Lay out every line of the records as a Markdown table with two columns, Row and Line, numbering the rows in order and omitting blank lines.

────────────────────

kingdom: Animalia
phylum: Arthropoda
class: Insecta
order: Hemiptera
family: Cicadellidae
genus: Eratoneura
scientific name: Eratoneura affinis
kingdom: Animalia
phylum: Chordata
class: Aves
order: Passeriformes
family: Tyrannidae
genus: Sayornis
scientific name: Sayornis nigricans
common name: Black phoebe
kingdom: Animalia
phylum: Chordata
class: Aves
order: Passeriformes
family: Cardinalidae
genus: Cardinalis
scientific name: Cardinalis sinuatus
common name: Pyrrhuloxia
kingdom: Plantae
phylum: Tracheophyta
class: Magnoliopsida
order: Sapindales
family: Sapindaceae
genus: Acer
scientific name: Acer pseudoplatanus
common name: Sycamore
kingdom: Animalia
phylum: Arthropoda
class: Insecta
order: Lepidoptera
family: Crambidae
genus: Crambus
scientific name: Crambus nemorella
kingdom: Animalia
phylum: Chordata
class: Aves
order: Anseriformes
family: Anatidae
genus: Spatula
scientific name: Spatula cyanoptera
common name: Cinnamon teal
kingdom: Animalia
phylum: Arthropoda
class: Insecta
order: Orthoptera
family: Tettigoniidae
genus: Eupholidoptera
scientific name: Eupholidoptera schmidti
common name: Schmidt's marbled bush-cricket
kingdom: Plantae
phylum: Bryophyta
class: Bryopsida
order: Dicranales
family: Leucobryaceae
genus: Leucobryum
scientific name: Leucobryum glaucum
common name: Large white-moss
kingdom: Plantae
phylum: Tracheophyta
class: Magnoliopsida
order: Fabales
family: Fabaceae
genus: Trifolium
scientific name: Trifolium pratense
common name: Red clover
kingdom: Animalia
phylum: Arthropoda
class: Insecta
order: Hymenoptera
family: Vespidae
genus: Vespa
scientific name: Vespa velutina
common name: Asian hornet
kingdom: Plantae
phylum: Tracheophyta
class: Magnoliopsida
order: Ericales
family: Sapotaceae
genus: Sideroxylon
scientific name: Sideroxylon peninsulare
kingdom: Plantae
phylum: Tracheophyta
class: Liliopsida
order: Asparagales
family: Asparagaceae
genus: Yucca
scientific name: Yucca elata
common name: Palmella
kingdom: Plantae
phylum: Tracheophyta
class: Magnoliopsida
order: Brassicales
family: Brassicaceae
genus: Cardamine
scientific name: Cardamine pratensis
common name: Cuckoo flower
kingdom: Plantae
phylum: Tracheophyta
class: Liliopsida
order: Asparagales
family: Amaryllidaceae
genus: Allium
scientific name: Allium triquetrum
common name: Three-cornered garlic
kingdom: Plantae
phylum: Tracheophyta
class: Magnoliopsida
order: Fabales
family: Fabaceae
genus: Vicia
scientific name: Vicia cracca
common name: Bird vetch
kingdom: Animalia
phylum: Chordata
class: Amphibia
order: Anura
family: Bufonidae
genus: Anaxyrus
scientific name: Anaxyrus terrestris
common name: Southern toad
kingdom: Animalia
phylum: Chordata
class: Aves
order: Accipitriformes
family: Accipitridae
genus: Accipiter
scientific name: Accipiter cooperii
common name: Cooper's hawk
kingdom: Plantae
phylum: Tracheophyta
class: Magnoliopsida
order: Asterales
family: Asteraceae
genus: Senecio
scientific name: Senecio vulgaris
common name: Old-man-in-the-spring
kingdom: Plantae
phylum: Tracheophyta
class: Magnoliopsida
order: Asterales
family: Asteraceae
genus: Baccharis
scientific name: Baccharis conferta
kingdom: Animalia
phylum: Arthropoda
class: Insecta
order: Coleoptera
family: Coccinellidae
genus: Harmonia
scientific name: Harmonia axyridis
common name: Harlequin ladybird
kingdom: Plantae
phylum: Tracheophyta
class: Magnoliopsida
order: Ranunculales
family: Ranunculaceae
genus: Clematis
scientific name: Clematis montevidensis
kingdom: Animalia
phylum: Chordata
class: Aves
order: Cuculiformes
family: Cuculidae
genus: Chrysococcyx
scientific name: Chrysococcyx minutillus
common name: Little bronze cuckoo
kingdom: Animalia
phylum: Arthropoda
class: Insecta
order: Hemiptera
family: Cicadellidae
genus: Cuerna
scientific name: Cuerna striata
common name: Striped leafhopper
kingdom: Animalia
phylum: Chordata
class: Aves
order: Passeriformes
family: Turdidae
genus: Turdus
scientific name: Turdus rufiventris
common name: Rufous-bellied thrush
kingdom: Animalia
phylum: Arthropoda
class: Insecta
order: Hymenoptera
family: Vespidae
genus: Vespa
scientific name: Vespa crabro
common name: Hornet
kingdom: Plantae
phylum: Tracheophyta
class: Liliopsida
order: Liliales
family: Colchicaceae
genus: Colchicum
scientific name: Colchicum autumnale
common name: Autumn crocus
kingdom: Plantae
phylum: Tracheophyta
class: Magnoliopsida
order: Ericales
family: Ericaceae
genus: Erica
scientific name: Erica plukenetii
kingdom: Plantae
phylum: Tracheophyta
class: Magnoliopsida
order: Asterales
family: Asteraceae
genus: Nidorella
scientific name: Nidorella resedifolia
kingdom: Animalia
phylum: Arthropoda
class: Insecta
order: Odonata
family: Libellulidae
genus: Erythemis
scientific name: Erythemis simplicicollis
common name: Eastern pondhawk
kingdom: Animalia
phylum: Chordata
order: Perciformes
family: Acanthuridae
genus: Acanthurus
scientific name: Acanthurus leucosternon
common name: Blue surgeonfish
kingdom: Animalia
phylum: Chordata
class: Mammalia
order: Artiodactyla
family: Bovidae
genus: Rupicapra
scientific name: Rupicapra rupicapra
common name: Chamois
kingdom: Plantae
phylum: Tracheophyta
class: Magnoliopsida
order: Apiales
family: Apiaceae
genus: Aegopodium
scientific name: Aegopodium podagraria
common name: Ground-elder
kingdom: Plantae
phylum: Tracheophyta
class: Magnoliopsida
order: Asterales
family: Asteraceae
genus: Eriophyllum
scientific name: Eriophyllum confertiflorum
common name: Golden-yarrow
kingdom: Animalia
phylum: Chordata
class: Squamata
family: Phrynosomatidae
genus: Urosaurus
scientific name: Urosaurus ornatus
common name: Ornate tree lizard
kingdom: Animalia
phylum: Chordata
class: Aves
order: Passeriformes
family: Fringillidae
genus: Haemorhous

────────────────────

• Answer below:
| Row | Line |
|---|---|
| 1 | kingdom: Animalia |
| 2 | phylum: Arthropoda |
| 3 | class: Insecta |
| 4 | order: Hemiptera |
| 5 | family: Cicadellidae |
| 6 | genus: Eratoneura |
| 7 | scientific name: Eratoneura affinis |
| 8 | kingdom: Animalia |
| 9 | phylum: Chordata |
| 10 | class: Aves |
| 11 | order: Passeriformes |
| 12 | family: Tyrannidae |
| 13 | genus: Sayornis |
| 14 | scientific name: Sayornis nigricans |
| 15 | common name: Black phoebe |
| 16 | kingdom: Animalia |
| 17 | phylum: Chordata |
| 18 | class: Aves |
| 19 | order: Passeriformes |
| 20 | family: Cardinalidae |
| 21 | genus: Cardinalis |
| 22 | scientific name: Cardinalis sinuatus |
| 23 | common name: Pyrrhuloxia |
| 24 | kingdom: Plantae |
| 25 | phylum: Tracheophyta |
| 26 | class: Magnoliopsida |
| 27 | order: Sapindales |
| 28 | family: Sapindaceae |
| 29 | genus: Acer |
| 30 | scientific name: Acer pseudoplatanus |
| 31 | common name: Sycamore |
| 32 | kingdom: Animalia |
| 33 | phylum: Arthropoda |
| 34 | class: Insecta |
| 35 | order: Lepidoptera |
| 36 | family: Crambidae |
| 37 | genus: Crambus |
| 38 | scientific name: Crambus nemorella |
| 39 | kingdom: Animalia |
| 40 | phylum: Chordata |
| 41 | class: Aves |
| 42 | order: Anseriformes |
| 43 | family: Anatidae |
| 44 | genus: Spatula |
| 45 | scientific name: Spatula cyanoptera |
| 46 | common name: Cinnamon teal |
| 47 | kingdom: Animalia |
| 48 | phylum: Arthropoda |
| 49 | class: Insecta |
| 50 | order: Orthoptera |
| 51 | family: Tettigoniidae |
| 52 | genus: Eupholidoptera |
| 53 | scientific name: Eupholidoptera schmidti |
| 54 | common name: Schmidt's marbled bush-cricket |
| 55 | kingdom: Plantae |
| 56 | phylum: Bryophyta |
| 57 | class: Bryopsida |
| 58 | order: Dicranales |
| 59 | family: Leucobryaceae |
| 60 | genus: Leucobryum |
| 61 | scientific name: Leucobryum glaucum |
| 62 | common name: Large white-moss |
| 63 | kingdom: Plantae |
| 64 | phylum: Tracheophyta |
| 65 | class: Magnoliopsida |
| 66 | order: Fabales |
| 67 | family: Fabaceae |
| 68 | genus: Trifolium |
| 69 | scientific name: Trifolium pratense |
| 70 | common name: Red clover |
| 71 | kingdom: Animalia |
| 72 | phylum: Arthropoda |
| 73 | class: Insecta |
| 74 | order: Hymenoptera |
| 75 | family: Vespidae |
| 76 | genus: Vespa |
| 77 | scientific name: Vespa velutina |
| 78 | common name: Asian hornet |
| 79 | kingdom: Plantae |
| 80 | phylum: Tracheophyta |
| 81 | class: Magnoliopsida |
| 82 | order: Ericales |
| 83 | family: Sapotaceae |
| 84 | genus: Sideroxylon |
| 85 | scientific name: Sideroxylon peninsulare |
| 86 | kingdom: Plantae |
| 87 | phylum: Tracheophyta |
| 88 | class: Liliopsida |
| 89 | order: Asparagales |
| 90 | family: Asparagaceae |
| 91 | genus: Yucca |
| 92 | scientific name: Yucca elata |
| 93 | common name: Palmella |
| 94 | kingdom: Plantae |
| 95 | phylum: Tracheophyta |
| 96 | class: Magnoliopsida |
| 97 | order: Brassicales |
| 98 | family: Brassicaceae |
| 99 | genus: Cardamine |
| 100 | scientific name: Cardamine pratensis |
| 101 | common name: Cuckoo flower |
| 102 | kingdom: Plantae |
| 103 | phylum: Tracheophyta |
| 104 | class: Liliopsida |
| 105 | order: Asparagales |
| 106 | family: Amaryllidaceae |
| 107 | genus: Allium |
| 108 | scientific name: Allium triquetrum |
| 109 | common name: Three-cornered garlic |
| 110 | kingdom: Plantae |
| 111 | phylum: Tracheophyta |
| 112 | class: Magnoliopsida |
| 113 | order: Fabales |
| 114 | family: Fabaceae |
| 115 | genus: Vicia |
| 116 | scientific name: Vicia cracca |
| 117 | common name: Bird vetch |
| 118 | kingdom: Animalia |
| 119 | phylum: Chordata |
| 120 | class: Amphibia |
| 121 | order: Anura |
| 122 | family: Bufonidae |
| 123 | genus: Anaxyrus |
| 124 | scientific name: Anaxyrus terrestris |
| 125 | common name: Southern toad |
| 126 | kingdom: Animalia |
| 127 | phylum: Chordata |
| 128 | class: Aves |
| 129 | order: Accipitriformes |
| 130 | family: Accipitridae |
| 131 | genus: Accipiter |
| 132 | scientific name: Accipiter cooperii |
| 133 | common name: Cooper's hawk |
| 134 | kingdom: Plantae |
| 135 | phylum: Tracheophyta |
| 136 | class: Magnoliopsida |
| 137 | order: Asterales |
| 138 | family: Asteraceae |
| 139 | genus: Senecio |
| 140 | scientific name: Senecio vulgaris |
| 141 | common name: Old-man-in-the-spring |
| 142 | kingdom: Plantae |
| 143 | phylum: Tracheophyta |
| 144 | class: Magnoliopsida |
| 145 | order: Asterales |
| 146 | family: Asteraceae |
| 147 | genus: Baccharis |
| 148 | scientific name: Baccharis conferta |
| 149 | kingdom: Animalia |
| 150 | phylum: Arthropoda |
| 151 | class: Insecta |
| 152 | order: Coleoptera |
| 153 | family: Coccinellidae |
| 154 | genus: Harmonia |
| 155 | scientific name: Harmonia axyridis |
| 156 | common name: Harlequin ladybird |
| 157 | kingdom: Plantae |
| 158 | phylum: Tracheophyta |
| 159 | class: Magnoliopsida |
| 160 | order: Ranunculales |
| 161 | family: Ranunculaceae |
| 162 | genus: Clematis |
| 163 | scientific name: Clematis montevidensis |
| 164 | kingdom: Animalia |
| 165 | phylum: Chordata |
| 166 | class: Aves |
| 167 | order: Cuculiformes |
| 168 | family: Cuculidae |
| 169 | genus: Chrysococcyx |
| 170 | scientific name: Chrysococcyx minutillus |
| 171 | common name: Little bronze cuckoo |
| 172 | kingdom: Animalia |
| 173 | phylum: Arthropoda |
| 174 | class: Insecta |
| 175 | order: Hemiptera |
| 176 | family: Cicadellidae |
| 177 | genus: Cuerna |
| 178 | scientific name: Cuerna striata |
| 179 | common name: Striped leafhopper |
| 180 | kingdom: Animalia |
| 181 | phylum: Chordata |
| 182 | class: Aves |
| 183 | order: Passeriformes |
| 184 | family: Turdidae |
| 185 | genus: Turdus |
| 186 | scientific name: Turdus rufiventris |
| 187 | common name: Rufous-bellied thrush |
| 188 | kingdom: Animalia |
| 189 | phylum: Arthropoda |
| 190 | class: Insecta |
| 191 | order: Hymenoptera |
| 192 | family: Vespidae |
| 193 | genus: Vespa |
| 194 | scientific name: Vespa crabro |
| 195 | common name: Hornet |
| 196 | kingdom: Plantae |
| 197 | phylum: Tracheophyta |
| 198 | class: Liliopsida |
| 199 | order: Liliales |
| 200 | family: Colchicaceae |
| 201 | genus: Colchicum |
| 202 | scientific name: Colchicum autumnale |
| 203 | common name: Autumn crocus |
| 204 | kingdom: Plantae |
| 205 | phylum: Tracheophyta |
| 206 | class: Magnoliopsida |
| 207 | order: Ericales |
| 208 | family: Ericaceae |
| 209 | genus: Erica |
| 210 | scientific name: Erica plukenetii |
| 211 | kingdom: Plantae |
| 212 | phylum: Tracheophyta |
| 213 | class: Magnoliopsida |
| 214 | order: Asterales |
| 215 | family: Asteraceae |
| 216 | genus: Nidorella |
| 217 | scientific name: Nidorella resedifolia |
| 218 | kingdom: Animalia |
| 219 | phylum: Arthropoda |
| 220 | class: Insecta |
| 221 | order: Odonata |
| 222 | family: Libellulidae |
| 223 | genus: Erythemis |
| 224 | scientific name: Erythemis simplicicollis |
| 225 | common name: Eastern pondhawk |
| 226 | kingdom: Animalia |
| 227 | phylum: Chordata |
| 228 | order: Perciformes |
| 229 | family: Acanthuridae |
| 230 | genus: Acanthurus |
| 231 | scientific name: Acanthurus leucosternon |
| 232 | common name: Blue surgeonfish |
| 233 | kingdom: Animalia |
| 234 | phylum: Chordata |
| 235 | class: Mammalia |
| 236 | order: Artiodactyla |
| 237 | family: Bovidae |
| 238 | genus: Rupicapra |
| 239 | scientific name: Rupicapra rupicapra |
| 240 | common name: Chamois |
| 241 | kingdom: Plantae |
| 242 | phylum: Tracheophyta |
| 243 | class: Magnoliopsida |
| 244 | order: Apiales |
| 245 | family: Apiaceae |
| 246 | genus: Aegopodium |
| 247 | scientific name: Aegopodium podagraria |
| 248 | common name: Ground-elder |
| 249 | kingdom: Plantae |
| 250 | phylum: Tracheophyta |
| 251 | class: Magnoliopsida |
| 252 | order: Asterales |
| 253 | family: Asteraceae |
| 254 | genus: Eriophyllum |
| 255 | scientific name: Eriophyllum confertiflorum |
| 256 | common name: Golden-yarrow |
| 257 | kingdom: Animalia |
| 258 | phylum: Chordata |
| 259 | class: Squamata |
| 260 | family: Phrynosomatidae |
| 261 | genus: Urosaurus |
| 262 | scientific name: Urosaurus ornatus |
| 263 | common name: Ornate tree lizard |
| 264 | kingdom: Animalia |
| 265 | phylum: Chordata |
| 266 | class: Aves |
| 267 | order: Passeriformes |
| 268 | family: Fringillidae |
| 269 | genus: Haemorhous |